Según fuentes policiales, el incidente comenzó cuando los jóvenes interceptaron un auto estacionado y, aprovechando un descuido del dueño, lograron encenderlo y emprender la fuga. Un vecino que presenció la maniobra llamó de inmediato al 911, lo que permitió que móviles de la Comisaría Vecinal 8A iniciaran la persecución por varias cuadras del barrio.
Durante la huida, los adolescentes manejaron a alta velocidad, pasaron semáforos en rojo y realizaron maniobras peligrosas que pusieron en riesgo a peatones y otros conductores. El recorrido terminó abruptamente cuando el auto robado impactó contra otro vehículo en una intersección de Villa Lugano, generando daños materiales y dejando a ambos jóvenes con lesiones menores.
Tras el choque, los efectivos lograron reducirlos.

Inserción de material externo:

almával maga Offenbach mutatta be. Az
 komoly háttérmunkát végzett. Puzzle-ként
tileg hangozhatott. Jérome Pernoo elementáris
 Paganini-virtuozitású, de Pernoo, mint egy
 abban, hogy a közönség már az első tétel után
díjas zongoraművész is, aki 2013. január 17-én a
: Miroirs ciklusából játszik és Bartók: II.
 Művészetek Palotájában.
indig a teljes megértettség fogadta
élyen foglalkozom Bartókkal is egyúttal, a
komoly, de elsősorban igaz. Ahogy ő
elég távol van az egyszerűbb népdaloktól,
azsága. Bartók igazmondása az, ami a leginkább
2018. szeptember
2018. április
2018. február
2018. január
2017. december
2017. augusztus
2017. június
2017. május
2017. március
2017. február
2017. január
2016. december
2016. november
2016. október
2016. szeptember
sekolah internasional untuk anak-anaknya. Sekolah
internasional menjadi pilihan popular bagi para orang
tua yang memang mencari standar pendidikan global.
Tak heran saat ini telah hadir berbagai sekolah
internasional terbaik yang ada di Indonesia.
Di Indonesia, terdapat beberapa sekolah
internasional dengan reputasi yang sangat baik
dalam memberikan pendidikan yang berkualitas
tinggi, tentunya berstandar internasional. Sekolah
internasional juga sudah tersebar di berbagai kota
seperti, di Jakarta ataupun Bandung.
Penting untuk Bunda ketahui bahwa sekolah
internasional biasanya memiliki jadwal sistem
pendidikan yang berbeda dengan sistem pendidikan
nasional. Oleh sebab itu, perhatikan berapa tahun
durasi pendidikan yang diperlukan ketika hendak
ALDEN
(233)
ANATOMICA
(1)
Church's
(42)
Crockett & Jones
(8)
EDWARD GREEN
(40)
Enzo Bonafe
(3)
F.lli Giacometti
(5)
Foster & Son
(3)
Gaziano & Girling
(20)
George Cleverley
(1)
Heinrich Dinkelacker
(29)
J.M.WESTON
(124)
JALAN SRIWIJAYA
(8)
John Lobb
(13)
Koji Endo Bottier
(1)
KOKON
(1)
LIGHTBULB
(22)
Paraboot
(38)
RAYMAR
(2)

Por tratarse de menores de edad —y en el caso del más chico, inimputable por tener menos de 16 años— se activó el protocolo correspondiente: fueron trasladados a un centro asistencial para su revisión médica y luego puestos a disposición de la Justicia Penal Juvenil.
El conductor del auto chocado resultó ileso pero sufrió importantes daños en su vehículo. “Pudo ser mucho peor”, dijeron fuentes policiales, remarcando el riesgo extremo que implicó la persecución debido a la inexperiencia y la velocidad a la que circulaban los adolescentes.
Interviene el Consejo de Derechos de Niños, Niñas y Adolescentes, que evaluará medidas de resguardo y contención para los dos involucrados, mientras la Justicia investiga el origen de la conducta delictiva y si hubo adultos responsables detrás del hecho.
El episodio vuelve a poner sobre la mesa una problemática creciente: menores que participan en robos, escapes y hechos violentos con vehículos, un fenómeno que preocupa tanto a las autoridades como a los vecinos de distintos barrios porteños.